*** THE RECORDS Section Begins ***

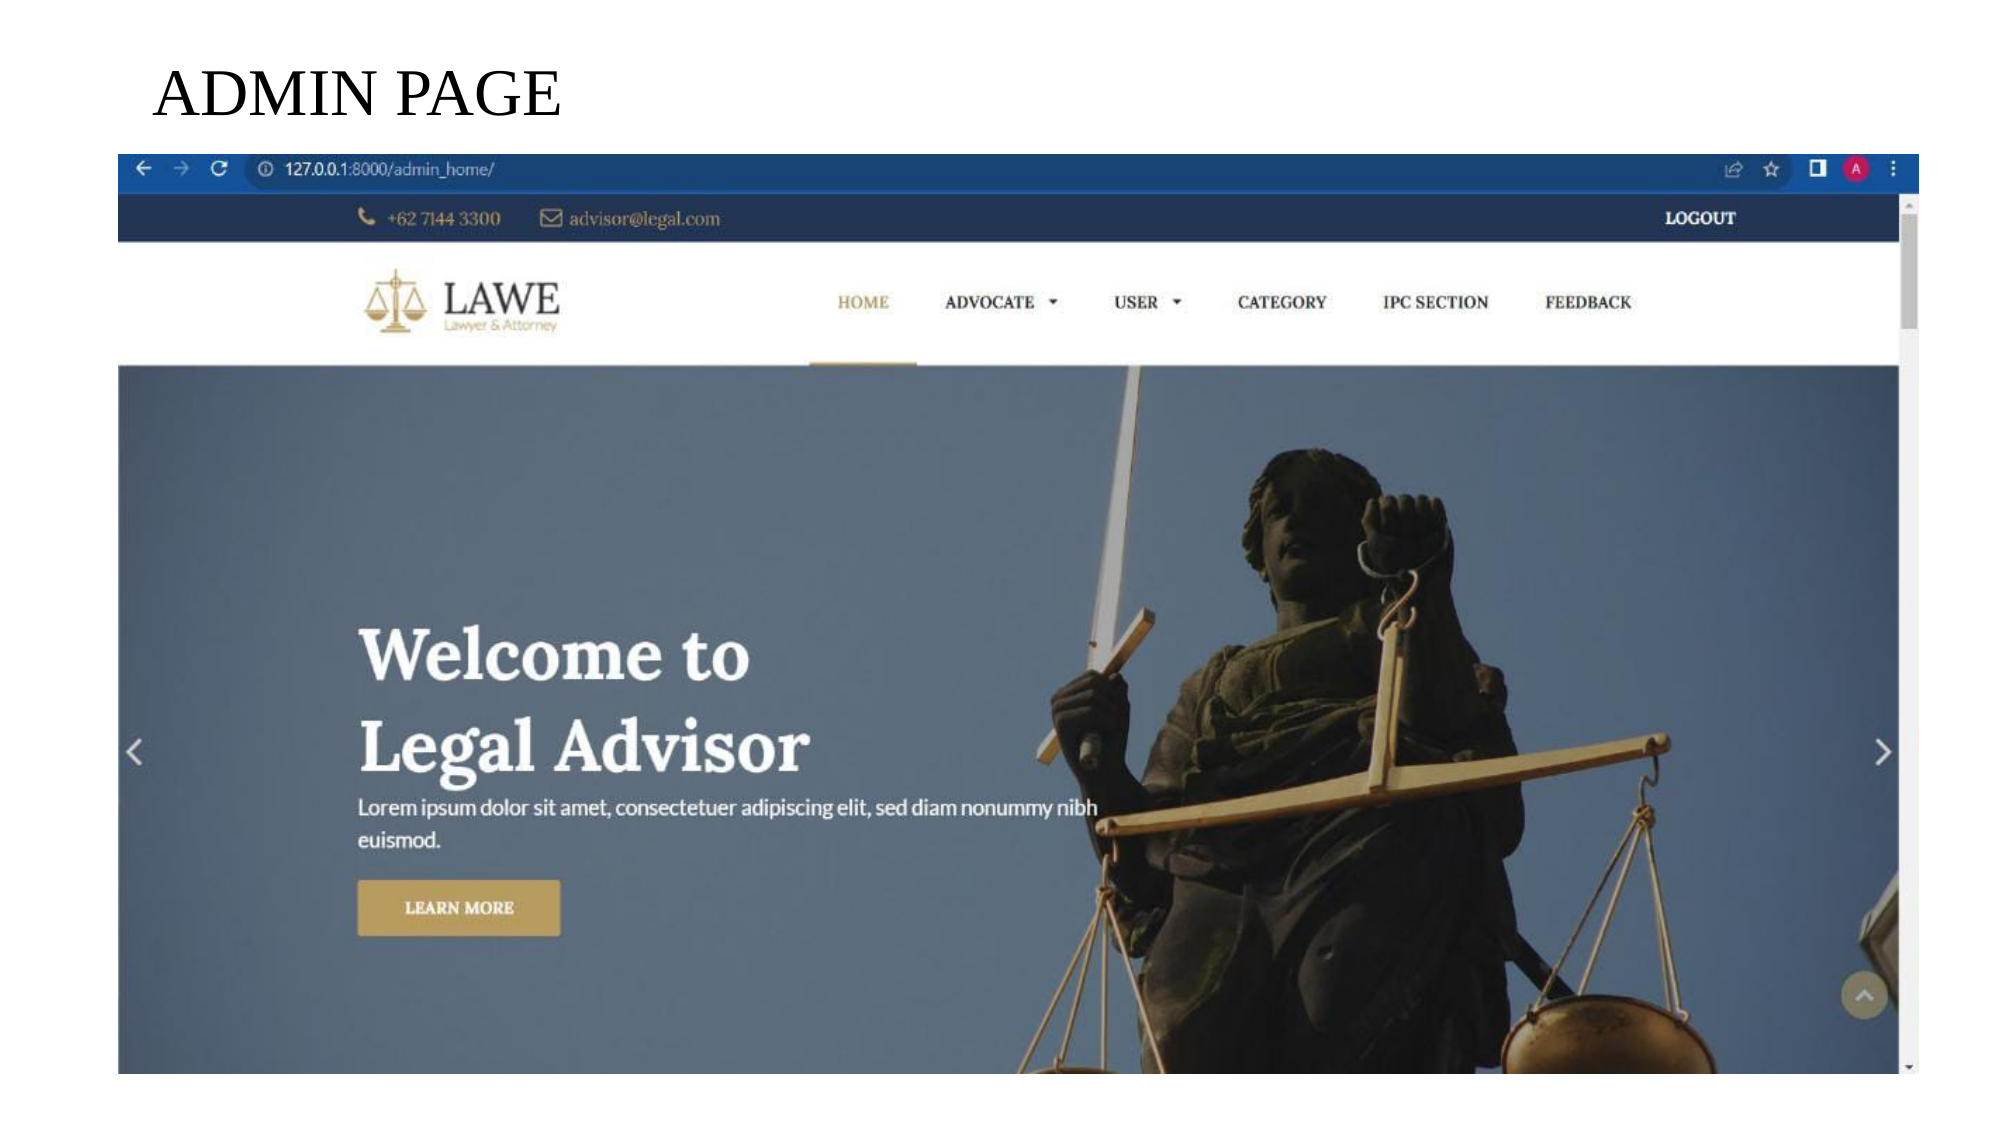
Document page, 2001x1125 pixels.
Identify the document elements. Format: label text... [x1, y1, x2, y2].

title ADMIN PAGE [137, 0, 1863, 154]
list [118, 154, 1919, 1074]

*** THE RECORDS Section Ends ***
*** THE RECORDS Section Begins ***

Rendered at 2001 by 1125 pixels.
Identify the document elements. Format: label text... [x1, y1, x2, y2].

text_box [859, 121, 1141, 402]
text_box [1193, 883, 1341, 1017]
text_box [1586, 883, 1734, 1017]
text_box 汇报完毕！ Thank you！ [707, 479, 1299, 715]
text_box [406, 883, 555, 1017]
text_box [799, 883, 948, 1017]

*** THE RECORDS Section Ends ***

WHAT NEEDS TO BE DONE:
Above are the lines; repeat exactly the ones from the line containing "Document page, 2001x1125 pixels." down to the line containing "list [118, 154, 1919, 1074]", both inclusive.

TASK OUTPUT:
Document page, 2001x1125 pixels.
Identify the document elements. Format: label text... [x1, y1, x2, y2].

title ADMIN PAGE [137, 0, 1863, 154]
list [118, 154, 1919, 1074]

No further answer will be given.